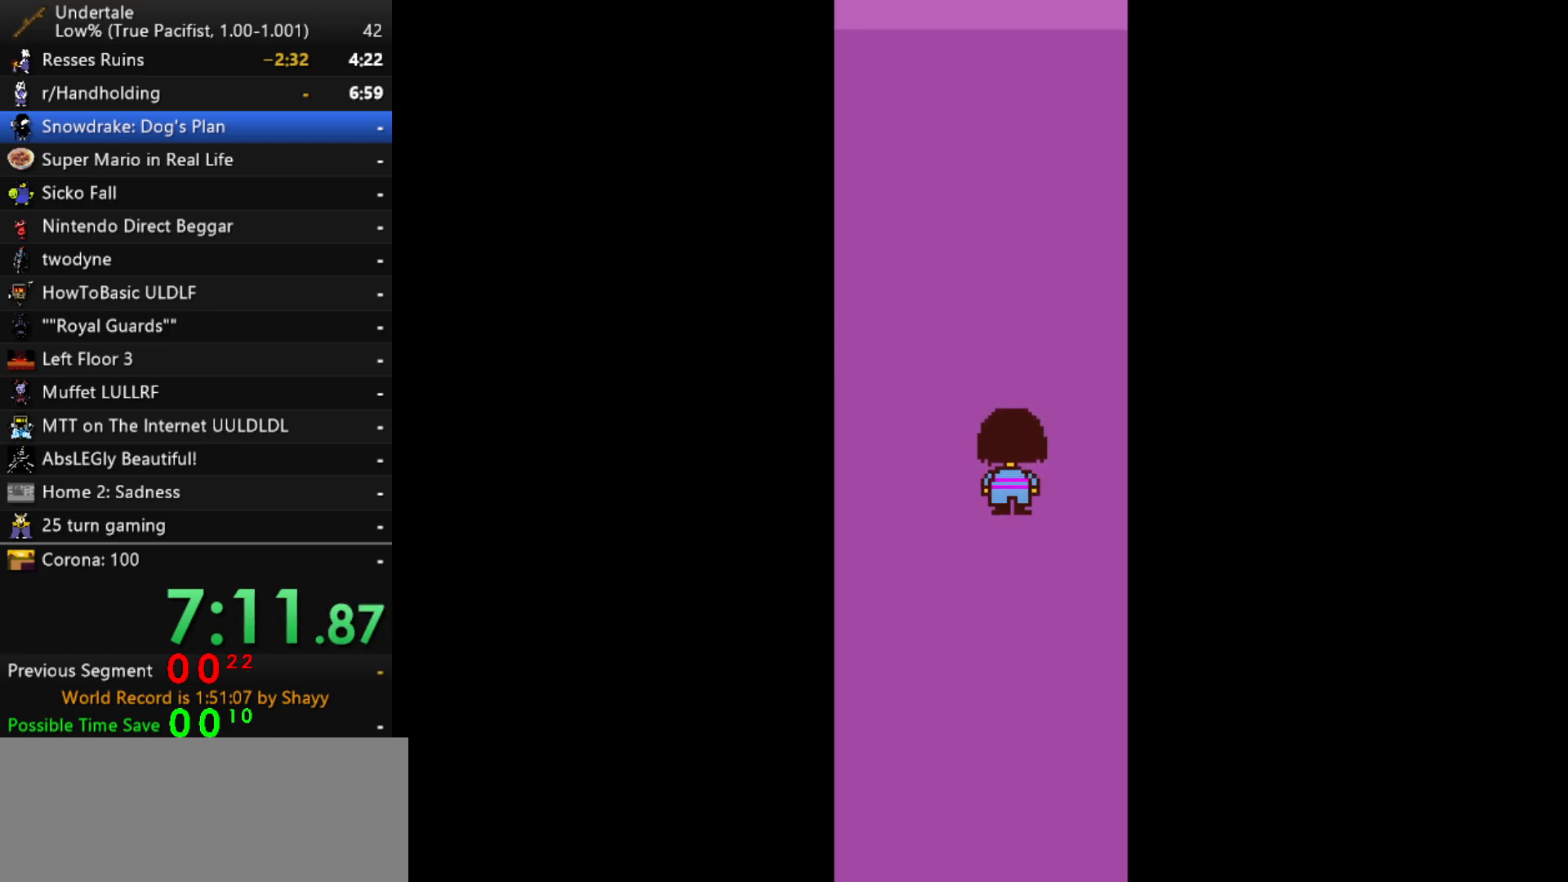
{"keys": ["up"], "events": []}
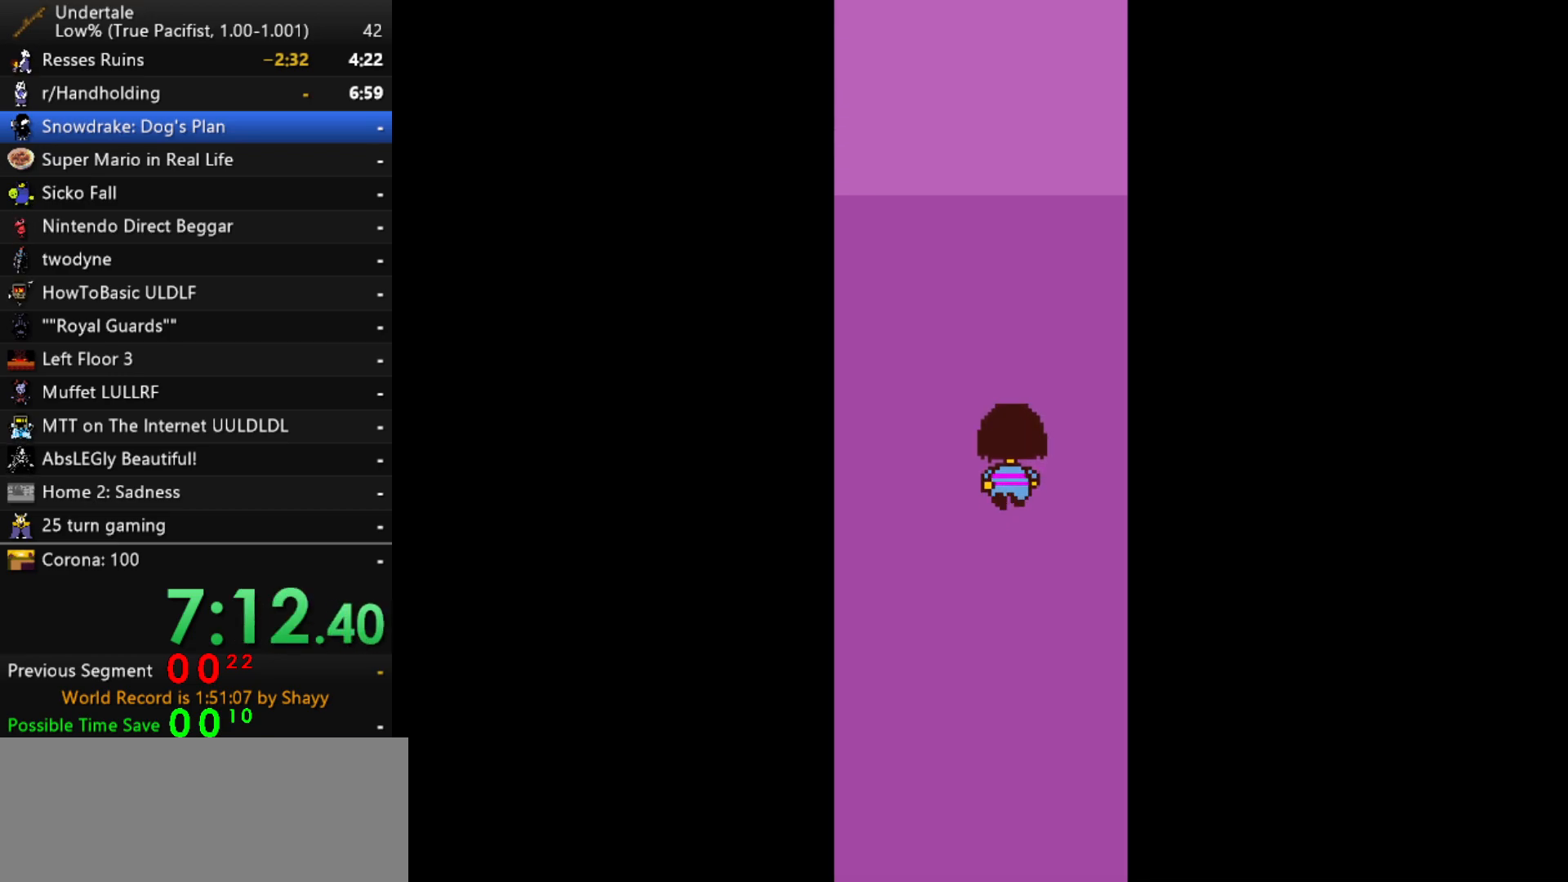
{"keys": ["shift", "up"], "events": [[383, "x", "down"], [433, "x", "up"], [433, "z", "down"], [483, "shift", "down"], [483, "z", "up"]]}
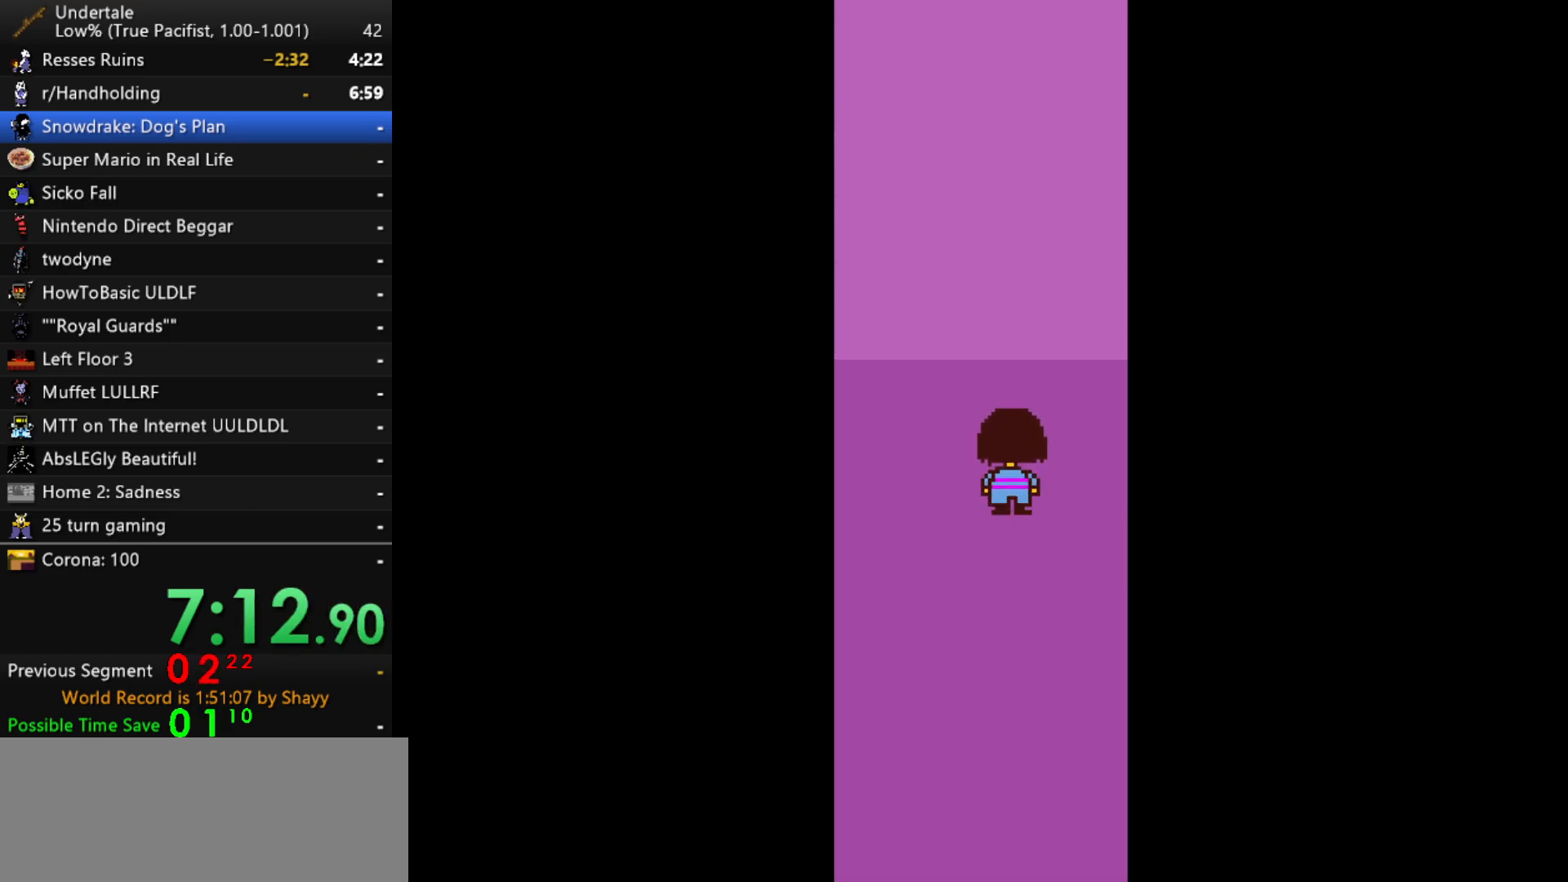
{"keys": ["return", "shift", "up"], "events": [[17, "return", "down"], [67, "shift", "up"], [67, "x", "down"], [117, "return", "up"], [167, "x", "up"], [167, "z", "down"], [217, "shift", "down"], [217, "z", "up"], [250, "return", "down"], [300, "shift", "up"], [350, "return", "up"], [350, "x", "down"], [350, "z", "down"], [400, "x", "up"], [450, "shift", "down"], [450, "z", "up"], [500, "return", "down"]]}
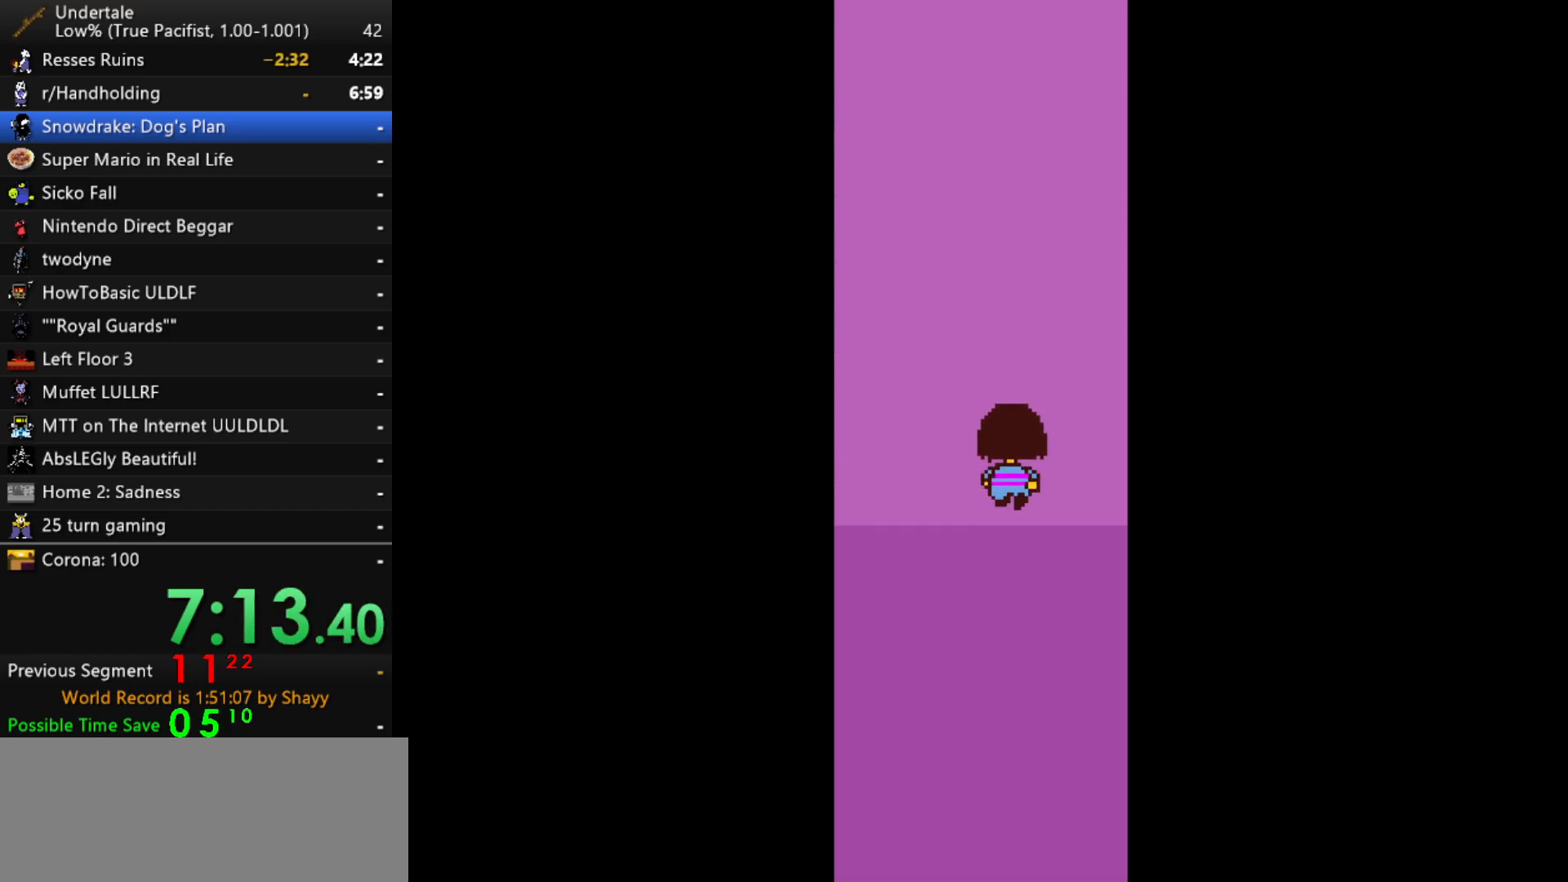
{"keys": ["up"], "events": [[33, "shift", "up"], [83, "return", "up"], [83, "x", "down"], [133, "x", "up"], [133, "z", "down"], [183, "z", "up"]]}
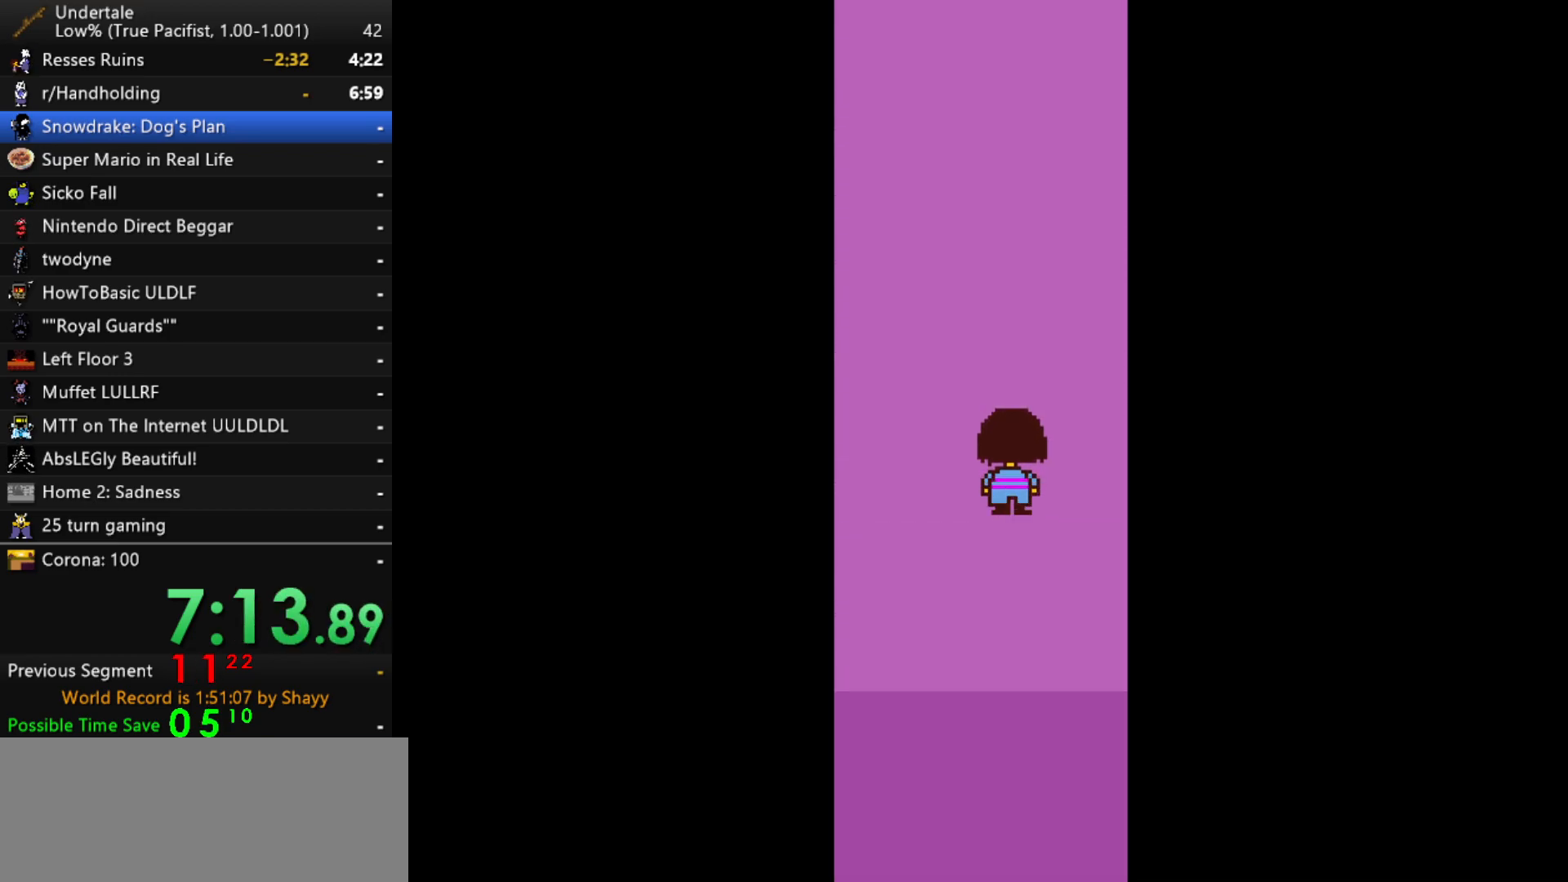
{"keys": ["up"], "events": []}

====

__PROBLEM__. Print all entries exactly, without images.

__RESPONSE TO THE EXERCISE__.
{"keys": ["up"], "events": []}
{"keys": ["shift", "up"], "events": [[383, "x", "down"], [433, "x", "up"], [433, "z", "down"], [483, "shift", "down"], [483, "z", "up"]]}
{"keys": ["return", "shift", "up"], "events": [[17, "return", "down"], [67, "shift", "up"], [67, "x", "down"], [117, "return", "up"], [167, "x", "up"], [167, "z", "down"], [217, "shift", "down"], [217, "z", "up"], [250, "return", "down"], [300, "shift", "up"], [350, "return", "up"], [350, "x", "down"], [350, "z", "down"], [400, "x", "up"], [450, "shift", "down"], [450, "z", "up"], [500, "return", "down"]]}
{"keys": ["up"], "events": [[33, "shift", "up"], [83, "return", "up"], [83, "x", "down"], [133, "x", "up"], [133, "z", "down"], [183, "z", "up"]]}
{"keys": ["up"], "events": []}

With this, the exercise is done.